The question remains though, where will it stop? With piracy, the pirates clearly won over the regular, honest customers since a pirated version of a game never sports the humiliating copy protection software or DRM measures that kill the game when the PC drops the internet connection, or similarly mind bogglingly stupid things. With used games though, it seems everybody loses. The honest customer ends up wondering, if the version of the game he got is the ‘actual’ game that includes everything he expected, content wise. Just take a look at all the different versions of Batman: Arkham City out there with the myriad of different costumes, or the different versions of the latest Assassin’s Creed game with extra missions and outfits, sometimes retailer or pre-order specific. As a loyal customer, you can’t but feel screwed. As the person buying the game used even more so.
And it supposedly gets worse, as the next generation of consoles may bind a copy of a game to the console’s serial number, making it impossible to play on more than one machine ever, thereby once and for all getting rid of used games and rentals alike.
But ultimately, isn’t that missing the point? Someone who buys a used game is willing to spend money on games, yet for whatever reason chooses to get a pre-owned copy for a few bucks off. What does that tell us? For once, that game pricing might just be too damn inflexible. What we get nowadays as the normal version is what in an ideal world should be marketed as the ‘economy’ version. No booklet, few if any DLC add-ons. It’s similar with CDs, where some labels have started experimenting with barebones versions for a lower price which include a paper sleeve and no booklet. However with games, we get the economy version for the full price and have to pay extra for the one with the neat stuff for the fans. Also the sale of a used game means that somebody has actually bought that game in the first place. And that person will probably re-invest the money he made on a used game in another brand new copy of another title.

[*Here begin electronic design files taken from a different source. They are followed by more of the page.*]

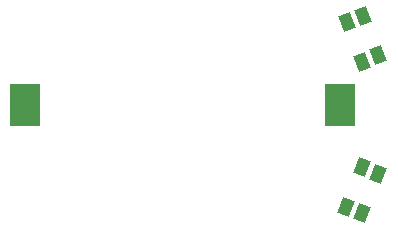
<source format=gbr>
%TF.GenerationSoftware,KiCad,Pcbnew,7.0.11*%
%TF.CreationDate,2024-11-14T13:48:53-05:00*%
%TF.ProjectId,IO_watch,494f5f77-6174-4636-982e-6b696361645f,rev?*%
%TF.SameCoordinates,Original*%
%TF.FileFunction,Paste,Bot*%
%TF.FilePolarity,Positive*%
%FSLAX46Y46*%
G04 Gerber Fmt 4.6, Leading zero omitted, Abs format (unit mm)*
G04 Created by KiCad (PCBNEW 7.0.11) date 2024-11-14 13:48:53*
%MOMM*%
%LPD*%
G01*
G04 APERTURE LIST*
G04 Aperture macros list*
%AMRotRect*
0 Rectangle, with rotation*
0 The origin of the aperture is its center*
0 $1 length*
0 $2 width*
0 $3 Rotation angle, in degrees counterclockwise*
0 Add horizontal line*
21,1,$1,$2,0,0,$3*%
G04 Aperture macros list end*
%ADD10RotRect,1.400000X1.050000X291.400000*%
%ADD11R,2.590000X3.610000*%
%ADD12RotRect,1.400000X1.050000X248.600000*%
G04 APERTURE END LIST*
D10*
%TO.C,S1*%
X148651794Y-77103365D03*
X147338237Y-73751564D03*
X147301763Y-77632436D03*
X145988206Y-74280635D03*
%TD*%
D11*
%TO.C,BT1*%
X118720000Y-81280000D03*
X145440000Y-81280000D03*
%TD*%
D12*
%TO.C,S2*%
X147239969Y-86592929D03*
X145926412Y-89944730D03*
X148590000Y-87122000D03*
X147276443Y-90473801D03*
%TD*%
M02*

</source>
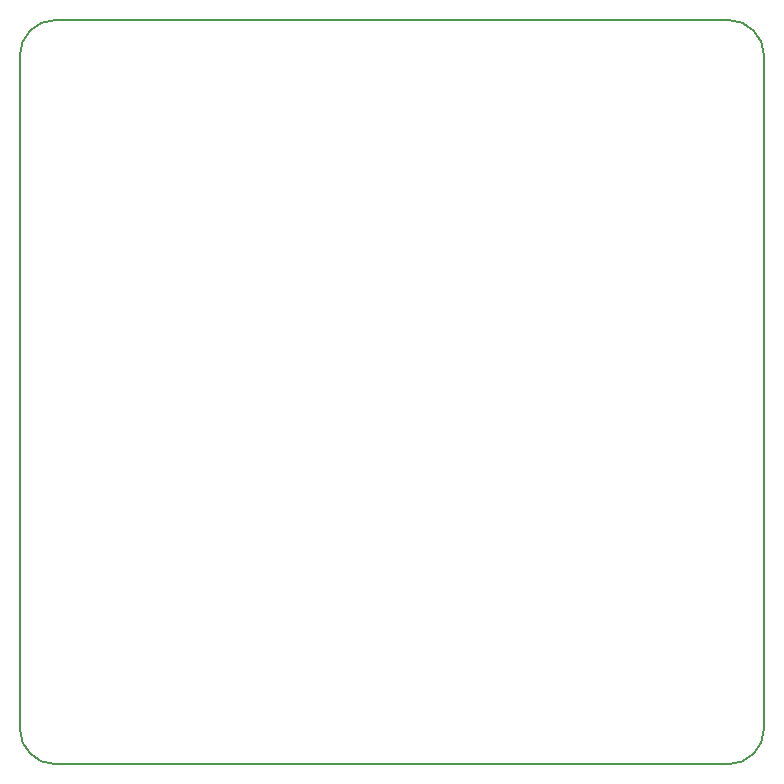
<source format=gm1>
G04 #@! TF.GenerationSoftware,KiCad,Pcbnew,7.0.8*
G04 #@! TF.CreationDate,2024-05-09T20:38:46-03:00*
G04 #@! TF.ProjectId,lamp_module_x2,6c616d70-5f6d-46f6-9475-6c655f78322e,1.1*
G04 #@! TF.SameCoordinates,Original*
G04 #@! TF.FileFunction,Profile,NP*
%FSLAX46Y46*%
G04 Gerber Fmt 4.6, Leading zero omitted, Abs format (unit mm)*
G04 Created by KiCad (PCBNEW 7.0.8) date 2024-05-09 20:38:46*
%MOMM*%
%LPD*%
G01*
G04 APERTURE LIST*
G04 #@! TA.AperFunction,Profile*
%ADD10C,0.200000*%
G04 #@! TD*
G04 APERTURE END LIST*
D10*
X116840000Y-50918154D02*
G75*
G03*
X113840000Y-53918154I-80J-2999920D01*
G01*
X176840001Y-53918100D02*
G75*
G03*
X173840000Y-50918100I-2999922J78D01*
G01*
X113839999Y-110918153D02*
G75*
G03*
X116840000Y-113918154I2999922J-79D01*
G01*
X116840000Y-50918100D02*
X173840000Y-50918100D01*
X113840000Y-110918154D02*
X113840000Y-53918154D01*
X116840000Y-113918154D02*
X173840000Y-113918154D01*
X176840000Y-53918100D02*
X176840000Y-110918153D01*
X173840000Y-113918199D02*
G75*
G03*
X176840000Y-110918153I0J3000000D01*
G01*
M02*

</source>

Of course, I have to admit that I’m making generalised assumptions here that I can’t back up with hard evidence. It’s difficult to find actual numbers on this phenomenon, so I’ll keep arguing with what I think is common sense. Just as a pirated copy doesn’t equate a lost sale, a used sale surely does not equate the lost sale of a new game. Eventually, this is a war in which we, the players, will lose. What to do against it? At this point I think complaints to customer support and maybe even higher ups are in order. The problem is not that we’re by and large unwilling to support the industry, the problem is that the industry which has grown larger than movies is struck by what appears to be insatiable greed for more profits, a problem it shares with the motion picture and music industry, who are treating their loyal customers similarly. The only difference is that those industries have the benefit of a working compensation model for used sales. Maybe that would be a starting point to calm this conflict down instead of further attempting to criminalize loyal customers. What will be next? Saying that not pre-ordering a game is the same as piracy?